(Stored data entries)
● ● ● ●

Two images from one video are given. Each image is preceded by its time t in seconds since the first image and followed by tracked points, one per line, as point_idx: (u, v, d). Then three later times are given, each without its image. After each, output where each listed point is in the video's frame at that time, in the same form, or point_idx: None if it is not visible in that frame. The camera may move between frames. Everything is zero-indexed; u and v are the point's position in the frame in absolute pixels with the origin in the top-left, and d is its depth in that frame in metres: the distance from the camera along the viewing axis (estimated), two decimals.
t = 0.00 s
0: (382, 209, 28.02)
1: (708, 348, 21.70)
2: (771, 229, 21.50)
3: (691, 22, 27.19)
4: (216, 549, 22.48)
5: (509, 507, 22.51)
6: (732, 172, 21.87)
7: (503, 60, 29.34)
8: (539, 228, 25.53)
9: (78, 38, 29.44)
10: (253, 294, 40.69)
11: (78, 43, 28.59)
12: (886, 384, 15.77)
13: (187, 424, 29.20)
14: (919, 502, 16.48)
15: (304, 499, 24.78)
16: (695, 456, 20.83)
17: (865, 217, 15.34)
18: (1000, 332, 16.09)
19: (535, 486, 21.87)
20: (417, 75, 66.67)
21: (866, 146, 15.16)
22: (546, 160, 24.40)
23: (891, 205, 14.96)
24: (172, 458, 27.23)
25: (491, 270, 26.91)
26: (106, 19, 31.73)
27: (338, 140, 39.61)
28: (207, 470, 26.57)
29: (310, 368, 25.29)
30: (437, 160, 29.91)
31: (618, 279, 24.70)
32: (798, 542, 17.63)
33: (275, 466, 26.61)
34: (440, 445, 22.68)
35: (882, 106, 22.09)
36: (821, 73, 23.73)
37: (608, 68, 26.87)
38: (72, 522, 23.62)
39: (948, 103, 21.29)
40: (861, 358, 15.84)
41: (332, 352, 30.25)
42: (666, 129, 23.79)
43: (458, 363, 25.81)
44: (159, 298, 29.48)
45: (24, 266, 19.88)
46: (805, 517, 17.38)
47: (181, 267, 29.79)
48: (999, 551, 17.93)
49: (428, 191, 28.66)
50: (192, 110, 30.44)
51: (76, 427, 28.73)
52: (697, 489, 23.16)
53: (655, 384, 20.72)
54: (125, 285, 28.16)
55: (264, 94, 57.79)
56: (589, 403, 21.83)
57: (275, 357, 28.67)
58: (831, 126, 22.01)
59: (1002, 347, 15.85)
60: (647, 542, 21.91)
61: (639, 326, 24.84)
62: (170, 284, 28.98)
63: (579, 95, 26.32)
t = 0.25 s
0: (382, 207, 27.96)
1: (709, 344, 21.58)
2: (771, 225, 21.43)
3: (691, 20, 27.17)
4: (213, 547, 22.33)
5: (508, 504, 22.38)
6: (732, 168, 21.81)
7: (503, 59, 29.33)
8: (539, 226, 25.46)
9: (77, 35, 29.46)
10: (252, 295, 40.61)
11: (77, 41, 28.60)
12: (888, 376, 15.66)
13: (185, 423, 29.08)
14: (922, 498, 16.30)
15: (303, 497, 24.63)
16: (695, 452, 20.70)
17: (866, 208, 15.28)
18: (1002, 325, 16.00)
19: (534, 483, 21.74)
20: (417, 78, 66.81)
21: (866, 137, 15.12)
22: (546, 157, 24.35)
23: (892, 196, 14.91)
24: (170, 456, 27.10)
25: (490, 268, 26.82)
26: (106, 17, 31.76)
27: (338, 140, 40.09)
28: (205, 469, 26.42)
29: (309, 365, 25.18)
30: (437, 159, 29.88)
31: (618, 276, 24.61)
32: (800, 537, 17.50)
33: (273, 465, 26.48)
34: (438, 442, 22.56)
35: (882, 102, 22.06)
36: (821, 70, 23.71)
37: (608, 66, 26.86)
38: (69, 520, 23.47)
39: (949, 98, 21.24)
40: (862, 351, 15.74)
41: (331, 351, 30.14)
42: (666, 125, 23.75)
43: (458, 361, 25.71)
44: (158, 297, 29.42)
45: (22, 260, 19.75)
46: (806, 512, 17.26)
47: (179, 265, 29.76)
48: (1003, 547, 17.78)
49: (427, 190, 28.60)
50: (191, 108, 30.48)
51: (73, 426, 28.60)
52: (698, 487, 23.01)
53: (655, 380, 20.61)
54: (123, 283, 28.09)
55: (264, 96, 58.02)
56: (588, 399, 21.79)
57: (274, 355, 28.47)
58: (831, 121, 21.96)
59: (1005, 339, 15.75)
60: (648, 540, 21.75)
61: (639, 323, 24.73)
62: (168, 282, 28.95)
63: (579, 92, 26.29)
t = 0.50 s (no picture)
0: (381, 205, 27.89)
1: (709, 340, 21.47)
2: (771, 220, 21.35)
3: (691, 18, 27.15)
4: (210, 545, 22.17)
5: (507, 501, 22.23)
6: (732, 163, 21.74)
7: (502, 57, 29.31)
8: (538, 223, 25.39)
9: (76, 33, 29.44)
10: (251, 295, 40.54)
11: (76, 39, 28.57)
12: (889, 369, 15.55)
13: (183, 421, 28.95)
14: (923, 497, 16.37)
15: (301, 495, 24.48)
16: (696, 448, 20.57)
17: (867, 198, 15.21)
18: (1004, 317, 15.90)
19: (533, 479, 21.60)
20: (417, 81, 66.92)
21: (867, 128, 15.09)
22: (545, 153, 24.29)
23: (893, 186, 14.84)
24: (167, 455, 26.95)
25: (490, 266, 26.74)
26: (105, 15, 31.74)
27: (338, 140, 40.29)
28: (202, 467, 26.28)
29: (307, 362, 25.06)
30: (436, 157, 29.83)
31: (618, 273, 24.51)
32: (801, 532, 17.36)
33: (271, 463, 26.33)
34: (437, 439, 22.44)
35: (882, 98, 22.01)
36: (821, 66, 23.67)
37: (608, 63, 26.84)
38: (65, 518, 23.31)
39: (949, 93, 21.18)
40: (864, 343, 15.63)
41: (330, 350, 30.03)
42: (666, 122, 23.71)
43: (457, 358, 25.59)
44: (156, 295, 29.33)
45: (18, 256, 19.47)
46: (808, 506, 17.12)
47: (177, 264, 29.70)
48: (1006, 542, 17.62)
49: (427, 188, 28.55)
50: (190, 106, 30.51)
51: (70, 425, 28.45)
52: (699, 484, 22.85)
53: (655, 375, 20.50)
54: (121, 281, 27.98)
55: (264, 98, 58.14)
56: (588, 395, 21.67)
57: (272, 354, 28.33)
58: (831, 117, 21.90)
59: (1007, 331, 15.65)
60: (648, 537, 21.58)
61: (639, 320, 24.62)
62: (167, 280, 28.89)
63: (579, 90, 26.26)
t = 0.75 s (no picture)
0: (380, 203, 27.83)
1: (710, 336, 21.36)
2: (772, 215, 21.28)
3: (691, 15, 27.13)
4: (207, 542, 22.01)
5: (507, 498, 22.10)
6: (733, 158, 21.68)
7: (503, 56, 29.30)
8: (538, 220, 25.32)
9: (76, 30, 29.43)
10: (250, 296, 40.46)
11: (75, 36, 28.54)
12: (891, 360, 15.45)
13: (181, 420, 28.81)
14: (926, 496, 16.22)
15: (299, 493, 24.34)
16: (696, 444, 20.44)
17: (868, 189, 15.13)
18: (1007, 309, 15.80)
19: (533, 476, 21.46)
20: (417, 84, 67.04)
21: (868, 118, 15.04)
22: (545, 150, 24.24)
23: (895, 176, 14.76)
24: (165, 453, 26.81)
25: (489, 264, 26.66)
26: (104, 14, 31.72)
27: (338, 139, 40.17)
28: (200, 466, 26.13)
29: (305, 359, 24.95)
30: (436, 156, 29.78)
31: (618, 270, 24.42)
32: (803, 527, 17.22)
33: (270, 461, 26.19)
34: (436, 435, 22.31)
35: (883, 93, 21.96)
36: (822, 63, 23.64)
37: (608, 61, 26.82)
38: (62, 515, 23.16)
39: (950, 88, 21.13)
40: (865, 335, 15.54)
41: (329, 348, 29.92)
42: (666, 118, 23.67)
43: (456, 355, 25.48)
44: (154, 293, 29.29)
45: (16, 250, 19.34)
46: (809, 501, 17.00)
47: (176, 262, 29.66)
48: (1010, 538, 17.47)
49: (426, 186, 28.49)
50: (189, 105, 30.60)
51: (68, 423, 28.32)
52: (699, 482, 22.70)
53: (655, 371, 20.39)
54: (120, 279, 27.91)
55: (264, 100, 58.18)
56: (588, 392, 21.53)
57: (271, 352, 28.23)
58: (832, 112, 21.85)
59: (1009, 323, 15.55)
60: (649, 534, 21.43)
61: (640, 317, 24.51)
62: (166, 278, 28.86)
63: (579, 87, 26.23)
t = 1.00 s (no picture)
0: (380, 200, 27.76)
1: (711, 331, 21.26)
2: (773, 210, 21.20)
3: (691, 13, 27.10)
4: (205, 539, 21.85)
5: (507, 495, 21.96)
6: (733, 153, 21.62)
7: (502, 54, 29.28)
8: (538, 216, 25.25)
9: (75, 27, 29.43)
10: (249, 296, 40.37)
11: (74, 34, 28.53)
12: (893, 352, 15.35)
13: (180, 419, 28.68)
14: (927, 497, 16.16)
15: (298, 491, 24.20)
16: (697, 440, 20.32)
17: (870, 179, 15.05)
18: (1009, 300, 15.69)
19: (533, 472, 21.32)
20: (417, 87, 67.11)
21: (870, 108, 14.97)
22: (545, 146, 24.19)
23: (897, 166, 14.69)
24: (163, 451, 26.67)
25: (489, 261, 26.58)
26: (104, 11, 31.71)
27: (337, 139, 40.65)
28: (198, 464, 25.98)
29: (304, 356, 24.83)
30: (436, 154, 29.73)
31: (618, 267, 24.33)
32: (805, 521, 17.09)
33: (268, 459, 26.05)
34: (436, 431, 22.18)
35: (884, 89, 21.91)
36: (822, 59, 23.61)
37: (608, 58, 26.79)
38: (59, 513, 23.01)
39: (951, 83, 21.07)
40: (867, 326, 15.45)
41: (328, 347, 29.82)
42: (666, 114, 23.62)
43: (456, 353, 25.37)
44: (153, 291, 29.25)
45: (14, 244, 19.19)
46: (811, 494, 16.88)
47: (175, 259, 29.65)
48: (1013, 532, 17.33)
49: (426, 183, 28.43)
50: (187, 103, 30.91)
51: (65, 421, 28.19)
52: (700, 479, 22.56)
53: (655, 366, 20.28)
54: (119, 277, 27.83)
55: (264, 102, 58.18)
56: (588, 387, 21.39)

● ● ● ●

● **What you should do**: Please copy, exactly and with nothing else, the lines above beginning at the line that has "45: (24, 266, 19.88)" and ending with the line that has "13: (185, 423, 29.08)".

● **Answer below**:
45: (24, 266, 19.88)
46: (805, 517, 17.38)
47: (181, 267, 29.79)
48: (999, 551, 17.93)
49: (428, 191, 28.66)
50: (192, 110, 30.44)
51: (76, 427, 28.73)
52: (697, 489, 23.16)
53: (655, 384, 20.72)
54: (125, 285, 28.16)
55: (264, 94, 57.79)
56: (589, 403, 21.83)
57: (275, 357, 28.67)
58: (831, 126, 22.01)
59: (1002, 347, 15.85)
60: (647, 542, 21.91)
61: (639, 326, 24.84)
62: (170, 284, 28.98)
63: (579, 95, 26.32)
t = 0.25 s
0: (382, 207, 27.96)
1: (709, 344, 21.58)
2: (771, 225, 21.43)
3: (691, 20, 27.17)
4: (213, 547, 22.33)
5: (508, 504, 22.38)
6: (732, 168, 21.81)
7: (503, 59, 29.33)
8: (539, 226, 25.46)
9: (77, 35, 29.46)
10: (252, 295, 40.61)
11: (77, 41, 28.60)
12: (888, 376, 15.66)
13: (185, 423, 29.08)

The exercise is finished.